=== ASSIGNMENT ===
Every record is to be restated exactly, with nothing left out.

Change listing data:
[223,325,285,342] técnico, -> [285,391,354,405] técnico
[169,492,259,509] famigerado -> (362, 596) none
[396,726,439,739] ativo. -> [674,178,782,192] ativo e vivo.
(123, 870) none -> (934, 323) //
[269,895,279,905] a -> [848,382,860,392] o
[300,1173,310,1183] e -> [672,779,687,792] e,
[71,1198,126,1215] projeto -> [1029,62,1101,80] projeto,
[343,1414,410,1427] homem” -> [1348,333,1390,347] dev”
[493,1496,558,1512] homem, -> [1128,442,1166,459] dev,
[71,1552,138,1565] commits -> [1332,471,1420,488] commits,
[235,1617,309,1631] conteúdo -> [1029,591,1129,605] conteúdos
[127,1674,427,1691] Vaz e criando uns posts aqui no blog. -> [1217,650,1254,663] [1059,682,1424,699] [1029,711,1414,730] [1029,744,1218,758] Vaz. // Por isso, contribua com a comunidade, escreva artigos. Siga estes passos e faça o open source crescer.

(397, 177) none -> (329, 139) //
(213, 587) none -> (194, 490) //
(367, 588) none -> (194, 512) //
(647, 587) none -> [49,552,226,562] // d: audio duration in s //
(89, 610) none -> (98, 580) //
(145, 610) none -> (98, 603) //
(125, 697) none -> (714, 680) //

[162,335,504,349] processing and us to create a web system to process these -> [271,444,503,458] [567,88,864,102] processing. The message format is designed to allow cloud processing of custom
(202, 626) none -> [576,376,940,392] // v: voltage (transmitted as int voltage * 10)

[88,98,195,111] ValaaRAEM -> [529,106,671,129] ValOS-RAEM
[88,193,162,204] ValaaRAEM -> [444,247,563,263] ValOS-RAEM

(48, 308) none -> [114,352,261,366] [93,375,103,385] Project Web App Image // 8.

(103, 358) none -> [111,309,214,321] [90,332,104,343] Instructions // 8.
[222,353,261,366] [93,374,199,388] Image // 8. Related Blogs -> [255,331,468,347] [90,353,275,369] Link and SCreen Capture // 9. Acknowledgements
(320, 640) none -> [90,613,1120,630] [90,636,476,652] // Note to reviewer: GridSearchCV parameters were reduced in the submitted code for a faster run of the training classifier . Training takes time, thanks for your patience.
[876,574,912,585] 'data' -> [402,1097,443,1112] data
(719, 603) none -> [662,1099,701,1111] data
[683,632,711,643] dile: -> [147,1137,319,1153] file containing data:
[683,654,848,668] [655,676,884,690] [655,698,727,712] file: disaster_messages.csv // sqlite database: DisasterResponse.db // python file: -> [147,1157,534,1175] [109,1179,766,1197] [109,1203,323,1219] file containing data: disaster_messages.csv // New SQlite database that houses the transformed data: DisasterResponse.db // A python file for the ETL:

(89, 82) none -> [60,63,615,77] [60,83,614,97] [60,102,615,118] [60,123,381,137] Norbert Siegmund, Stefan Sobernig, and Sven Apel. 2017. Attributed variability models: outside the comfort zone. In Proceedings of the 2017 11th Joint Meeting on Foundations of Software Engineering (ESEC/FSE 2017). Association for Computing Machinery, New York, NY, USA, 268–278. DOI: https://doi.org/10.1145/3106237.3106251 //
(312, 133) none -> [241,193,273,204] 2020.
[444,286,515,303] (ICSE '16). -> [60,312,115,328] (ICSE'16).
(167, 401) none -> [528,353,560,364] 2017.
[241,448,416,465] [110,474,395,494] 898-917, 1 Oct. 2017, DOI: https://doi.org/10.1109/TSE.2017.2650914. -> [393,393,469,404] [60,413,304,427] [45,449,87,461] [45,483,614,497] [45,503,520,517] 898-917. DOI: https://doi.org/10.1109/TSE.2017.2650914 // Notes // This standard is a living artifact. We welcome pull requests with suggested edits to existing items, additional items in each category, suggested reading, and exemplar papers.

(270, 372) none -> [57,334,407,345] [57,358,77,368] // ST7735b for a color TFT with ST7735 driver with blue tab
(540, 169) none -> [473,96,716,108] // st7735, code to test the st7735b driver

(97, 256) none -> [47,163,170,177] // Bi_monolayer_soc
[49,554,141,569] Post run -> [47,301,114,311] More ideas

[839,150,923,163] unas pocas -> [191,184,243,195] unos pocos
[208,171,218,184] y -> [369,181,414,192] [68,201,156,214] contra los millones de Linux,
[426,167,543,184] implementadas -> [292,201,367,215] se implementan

=== TASK RESPONSE ===
[223,325,285,342] técnico, -> [285,391,354,405] técnico
[169,492,259,509] famigerado -> (362, 596) none
[396,726,439,739] ativo. -> [674,178,782,192] ativo e vivo.
(123, 870) none -> (934, 323) //
[269,895,279,905] a -> [848,382,860,392] o
[300,1173,310,1183] e -> [672,779,687,792] e,
[71,1198,126,1215] projeto -> [1029,62,1101,80] projeto,
[343,1414,410,1427] homem” -> [1348,333,1390,347] dev”
[493,1496,558,1512] homem, -> [1128,442,1166,459] dev,
[71,1552,138,1565] commits -> [1332,471,1420,488] commits,
[235,1617,309,1631] conteúdo -> [1029,591,1129,605] conteúdos
[127,1674,427,1691] Vaz e criando uns posts aqui no blog. -> [1217,650,1254,663] [1059,682,1424,699] [1029,711,1414,730] [1029,744,1218,758] Vaz. // Por isso, contribua com a comunidade, escreva artigos. Siga estes passos e faça o open source crescer.

(397, 177) none -> (329, 139) //
(213, 587) none -> (194, 490) //
(367, 588) none -> (194, 512) //
(647, 587) none -> [49,552,226,562] // d: audio duration in s //
(89, 610) none -> (98, 580) //
(145, 610) none -> (98, 603) //
(125, 697) none -> (714, 680) //

[162,335,504,349] processing and us to create a web system to process these -> [271,444,503,458] [567,88,864,102] processing. The message format is designed to allow cloud processing of custom
(202, 626) none -> [576,376,940,392] // v: voltage (transmitted as int voltage * 10)

[88,98,195,111] ValaaRAEM -> [529,106,671,129] ValOS-RAEM
[88,193,162,204] ValaaRAEM -> [444,247,563,263] ValOS-RAEM

(48, 308) none -> [114,352,261,366] [93,375,103,385] Project Web App Image // 8.

(103, 358) none -> [111,309,214,321] [90,332,104,343] Instructions // 8.
[222,353,261,366] [93,374,199,388] Image // 8. Related Blogs -> [255,331,468,347] [90,353,275,369] Link and SCreen Capture // 9. Acknowledgements
(320, 640) none -> [90,613,1120,630] [90,636,476,652] // Note to reviewer: GridSearchCV parameters were reduced in the submitted code for a faster run of the training classifier . Training takes time, thanks for your patience.
[876,574,912,585] 'data' -> [402,1097,443,1112] data
(719, 603) none -> [662,1099,701,1111] data
[683,632,711,643] dile: -> [147,1137,319,1153] file containing data:
[683,654,848,668] [655,676,884,690] [655,698,727,712] file: disaster_messages.csv // sqlite database: DisasterResponse.db // python file: -> [147,1157,534,1175] [109,1179,766,1197] [109,1203,323,1219] file containing data: disaster_messages.csv // New SQlite database that houses the transformed data: DisasterResponse.db // A python file for the ETL:

(89, 82) none -> [60,63,615,77] [60,83,614,97] [60,102,615,118] [60,123,381,137] Norbert Siegmund, Stefan Sobernig, and Sven Apel. 2017. Attributed variability models: outside the comfort zone. In Proceedings of the 2017 11th Joint Meeting on Foundations of Software Engineering (ESEC/FSE 2017). Association for Computing Machinery, New York, NY, USA, 268–278. DOI: https://doi.org/10.1145/3106237.3106251 //
(312, 133) none -> [241,193,273,204] 2020.
[444,286,515,303] (ICSE '16). -> [60,312,115,328] (ICSE'16).
(167, 401) none -> [528,353,560,364] 2017.
[241,448,416,465] [110,474,395,494] 898-917, 1 Oct. 2017, DOI: https://doi.org/10.1109/TSE.2017.2650914. -> [393,393,469,404] [60,413,304,427] [45,449,87,461] [45,483,614,497] [45,503,520,517] 898-917. DOI: https://doi.org/10.1109/TSE.2017.2650914 // Notes // This standard is a living artifact. We welcome pull requests with suggested edits to existing items, additional items in each category, suggested reading, and exemplar papers.

(270, 372) none -> [57,334,407,345] [57,358,77,368] // ST7735b for a color TFT with ST7735 driver with blue tab
(540, 169) none -> [473,96,716,108] // st7735, code to test the st7735b driver

(97, 256) none -> [47,163,170,177] // Bi_monolayer_soc
[49,554,141,569] Post run -> [47,301,114,311] More ideas

[839,150,923,163] unas pocas -> [191,184,243,195] unos pocos
[208,171,218,184] y -> [369,181,414,192] [68,201,156,214] contra los millones de Linux,
[426,167,543,184] implementadas -> [292,201,367,215] se implementan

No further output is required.